In the example screen shot below, I selected the virtual machine VCP and made changes to both the VM restart priority and Response for Host Isolation options:

VM-Overrides

Identify Virtual Machine Component Protection (VMCP) Settings

VMCP provides protection against datastore accessibility failures that can affect a virtual machine running on a host in a vSphere HA cluster. When a datastore accessibility failure occurs, the affected host can no longer access the storage path for a specific datastore. You can determine the response that vSphere HA will make to such a failure, ranging from the creation of event alarms to virtual machine restarts on other hosts.
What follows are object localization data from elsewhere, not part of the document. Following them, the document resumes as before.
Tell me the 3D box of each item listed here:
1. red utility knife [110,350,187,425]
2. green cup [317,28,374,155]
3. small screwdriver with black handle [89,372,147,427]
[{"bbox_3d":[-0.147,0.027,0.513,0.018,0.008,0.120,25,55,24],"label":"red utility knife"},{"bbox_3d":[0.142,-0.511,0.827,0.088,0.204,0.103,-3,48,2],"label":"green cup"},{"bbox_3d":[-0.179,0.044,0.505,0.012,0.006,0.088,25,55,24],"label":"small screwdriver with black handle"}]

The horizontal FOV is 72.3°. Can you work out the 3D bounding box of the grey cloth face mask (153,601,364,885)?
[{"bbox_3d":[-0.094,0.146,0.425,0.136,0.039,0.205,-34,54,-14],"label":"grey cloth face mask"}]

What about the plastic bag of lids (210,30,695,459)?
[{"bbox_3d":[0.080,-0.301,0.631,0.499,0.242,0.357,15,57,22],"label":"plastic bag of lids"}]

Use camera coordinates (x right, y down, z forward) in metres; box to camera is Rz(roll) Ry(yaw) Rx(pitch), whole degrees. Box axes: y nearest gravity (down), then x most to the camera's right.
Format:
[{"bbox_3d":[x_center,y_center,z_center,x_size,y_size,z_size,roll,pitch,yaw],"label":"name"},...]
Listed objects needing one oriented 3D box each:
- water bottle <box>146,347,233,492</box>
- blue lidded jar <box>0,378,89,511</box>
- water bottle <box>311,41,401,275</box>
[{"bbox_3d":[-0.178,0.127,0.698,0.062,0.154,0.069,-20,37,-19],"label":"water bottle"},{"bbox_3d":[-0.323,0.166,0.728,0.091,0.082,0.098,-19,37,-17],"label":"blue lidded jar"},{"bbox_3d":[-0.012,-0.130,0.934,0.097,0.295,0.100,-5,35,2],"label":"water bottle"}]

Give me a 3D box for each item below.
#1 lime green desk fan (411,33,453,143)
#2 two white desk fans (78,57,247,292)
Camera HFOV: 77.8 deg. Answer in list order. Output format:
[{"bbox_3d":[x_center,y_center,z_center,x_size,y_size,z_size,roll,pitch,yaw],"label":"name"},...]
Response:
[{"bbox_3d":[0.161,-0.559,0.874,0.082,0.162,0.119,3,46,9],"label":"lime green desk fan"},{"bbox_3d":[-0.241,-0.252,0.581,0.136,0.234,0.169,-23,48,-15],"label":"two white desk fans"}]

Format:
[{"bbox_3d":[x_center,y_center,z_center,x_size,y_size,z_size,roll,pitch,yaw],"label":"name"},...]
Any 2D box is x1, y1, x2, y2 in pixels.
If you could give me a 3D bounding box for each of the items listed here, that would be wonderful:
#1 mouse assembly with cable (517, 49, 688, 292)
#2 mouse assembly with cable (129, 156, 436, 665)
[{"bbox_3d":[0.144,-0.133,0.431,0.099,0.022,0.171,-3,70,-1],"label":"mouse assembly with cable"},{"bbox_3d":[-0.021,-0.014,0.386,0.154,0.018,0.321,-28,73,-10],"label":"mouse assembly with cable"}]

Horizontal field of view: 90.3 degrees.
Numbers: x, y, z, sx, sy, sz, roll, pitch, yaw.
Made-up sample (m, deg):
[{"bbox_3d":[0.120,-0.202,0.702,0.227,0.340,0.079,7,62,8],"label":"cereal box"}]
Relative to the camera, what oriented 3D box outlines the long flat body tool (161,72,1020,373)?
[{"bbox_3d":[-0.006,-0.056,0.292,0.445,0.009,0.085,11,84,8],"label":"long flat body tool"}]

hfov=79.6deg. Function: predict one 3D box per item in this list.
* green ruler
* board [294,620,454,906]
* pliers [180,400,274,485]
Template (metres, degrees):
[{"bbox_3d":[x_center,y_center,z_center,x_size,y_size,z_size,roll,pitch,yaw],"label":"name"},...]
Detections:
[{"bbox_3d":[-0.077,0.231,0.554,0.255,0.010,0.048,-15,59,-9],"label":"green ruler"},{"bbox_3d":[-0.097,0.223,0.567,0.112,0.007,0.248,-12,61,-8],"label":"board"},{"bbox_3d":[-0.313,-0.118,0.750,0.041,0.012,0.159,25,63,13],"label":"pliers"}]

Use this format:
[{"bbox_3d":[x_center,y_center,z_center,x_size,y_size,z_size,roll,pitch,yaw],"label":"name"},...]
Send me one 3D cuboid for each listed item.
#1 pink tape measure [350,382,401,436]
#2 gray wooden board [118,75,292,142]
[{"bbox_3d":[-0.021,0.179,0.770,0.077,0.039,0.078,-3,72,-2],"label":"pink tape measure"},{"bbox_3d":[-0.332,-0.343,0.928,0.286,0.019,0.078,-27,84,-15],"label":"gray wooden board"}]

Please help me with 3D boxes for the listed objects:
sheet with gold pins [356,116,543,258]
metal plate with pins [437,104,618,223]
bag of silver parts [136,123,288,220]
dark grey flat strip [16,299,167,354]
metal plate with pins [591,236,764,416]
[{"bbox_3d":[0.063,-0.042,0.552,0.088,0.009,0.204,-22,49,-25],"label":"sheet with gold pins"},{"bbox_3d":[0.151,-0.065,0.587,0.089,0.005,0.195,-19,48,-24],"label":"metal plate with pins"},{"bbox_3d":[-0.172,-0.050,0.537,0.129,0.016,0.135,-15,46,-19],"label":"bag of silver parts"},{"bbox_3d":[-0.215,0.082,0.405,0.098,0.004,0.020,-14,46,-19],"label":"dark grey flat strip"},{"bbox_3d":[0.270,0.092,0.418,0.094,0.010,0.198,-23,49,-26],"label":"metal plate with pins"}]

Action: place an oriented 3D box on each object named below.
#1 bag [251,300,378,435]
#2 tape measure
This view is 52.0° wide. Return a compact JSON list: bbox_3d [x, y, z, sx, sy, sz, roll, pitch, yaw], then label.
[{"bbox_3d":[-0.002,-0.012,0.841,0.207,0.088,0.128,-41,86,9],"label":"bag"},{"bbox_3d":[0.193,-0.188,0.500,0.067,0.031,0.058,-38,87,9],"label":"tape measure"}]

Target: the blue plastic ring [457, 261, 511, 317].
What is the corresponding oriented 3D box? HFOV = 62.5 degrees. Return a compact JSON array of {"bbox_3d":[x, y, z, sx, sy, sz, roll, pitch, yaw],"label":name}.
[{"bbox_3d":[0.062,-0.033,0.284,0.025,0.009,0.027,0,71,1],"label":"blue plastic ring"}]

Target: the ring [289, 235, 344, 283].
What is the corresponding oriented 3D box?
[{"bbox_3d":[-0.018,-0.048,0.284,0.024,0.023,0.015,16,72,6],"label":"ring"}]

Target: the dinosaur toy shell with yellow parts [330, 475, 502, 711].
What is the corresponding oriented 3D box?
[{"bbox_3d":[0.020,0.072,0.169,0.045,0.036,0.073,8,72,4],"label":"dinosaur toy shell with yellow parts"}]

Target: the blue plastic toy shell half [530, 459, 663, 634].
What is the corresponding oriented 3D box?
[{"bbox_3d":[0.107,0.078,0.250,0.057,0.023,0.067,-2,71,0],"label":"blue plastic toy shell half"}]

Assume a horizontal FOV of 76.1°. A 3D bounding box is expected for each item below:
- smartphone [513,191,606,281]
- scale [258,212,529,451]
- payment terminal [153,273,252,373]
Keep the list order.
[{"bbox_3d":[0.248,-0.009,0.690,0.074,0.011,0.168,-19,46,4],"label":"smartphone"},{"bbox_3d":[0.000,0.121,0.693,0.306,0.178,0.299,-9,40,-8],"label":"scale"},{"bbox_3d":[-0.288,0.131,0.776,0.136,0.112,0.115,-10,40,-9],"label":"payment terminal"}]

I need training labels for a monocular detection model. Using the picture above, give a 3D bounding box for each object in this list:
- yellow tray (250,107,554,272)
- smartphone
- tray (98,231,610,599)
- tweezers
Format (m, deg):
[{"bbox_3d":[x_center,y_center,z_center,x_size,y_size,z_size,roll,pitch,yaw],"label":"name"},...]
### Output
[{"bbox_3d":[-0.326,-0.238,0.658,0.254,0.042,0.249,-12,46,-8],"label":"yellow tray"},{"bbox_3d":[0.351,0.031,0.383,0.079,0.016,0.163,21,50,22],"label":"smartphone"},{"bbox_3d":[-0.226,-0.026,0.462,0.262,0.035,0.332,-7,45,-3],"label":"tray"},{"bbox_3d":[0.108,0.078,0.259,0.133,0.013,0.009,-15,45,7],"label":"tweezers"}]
There are two types of datastore accessibility failure:

  • PDL – PDL (Permanent Device Loss) is an unrecoverable loss of accessibility that occurs when a storage device reports the datastore is no longer accessible by the host. This condition cannot be reverted without powering off virtual machines
  • APD – APD (All Paths Down) represents a transient or unknown accessibility loss or any other unidentified delay in I/O processing. This type of accessibility issue is recoverable

Configuring VMCP – vSphere Cluster Settings

  • Log into the vSphere Web Client with administrative privileges
  • From the Home screen in the vSphere Web Client, select Hosts and Clusters in the right hand navigation
  • In the left hand pane select expand your Datacenter object and select the vSphere Cluster
  • Right click on the vSphere Cluster and select Settings
  • In the right hand pane under Services select vSphere HA
  • Click the Edit button on the right
  • Select the box for Protect Against Storage Connectivity Loss

VMCP-Cluster

  • PDL Failures – A virtual machine is automatically failed over to a new host unless you have configured VMCP only to Issue Events
  • APD Events – The response to APD is more complex and accordingly the configuration is more fine- grained. After the user-configured Delay for VM failover for APD period has
    elapsed, the action taken depends on the policy you selected. An event will be issued and the virtual machine is restarted conservatively or aggressively. The conservative approach does not terminate the virtual machine if the success of the failover is unknown, for example in a network partition. The aggressive approach does terminate the virtual machine under these
    conditions. Neither approach terminates the virtual machine if there are insufficient resources in the cluster for the failover to succeed. If APD recovers before the user-configured Delay for VM failover for APD period has elapsed, you can choose to reset the affected virtual machines, which recovers the guest applications that were impacted by the IO failures.

Thanks for reading and happy studying!

-Jason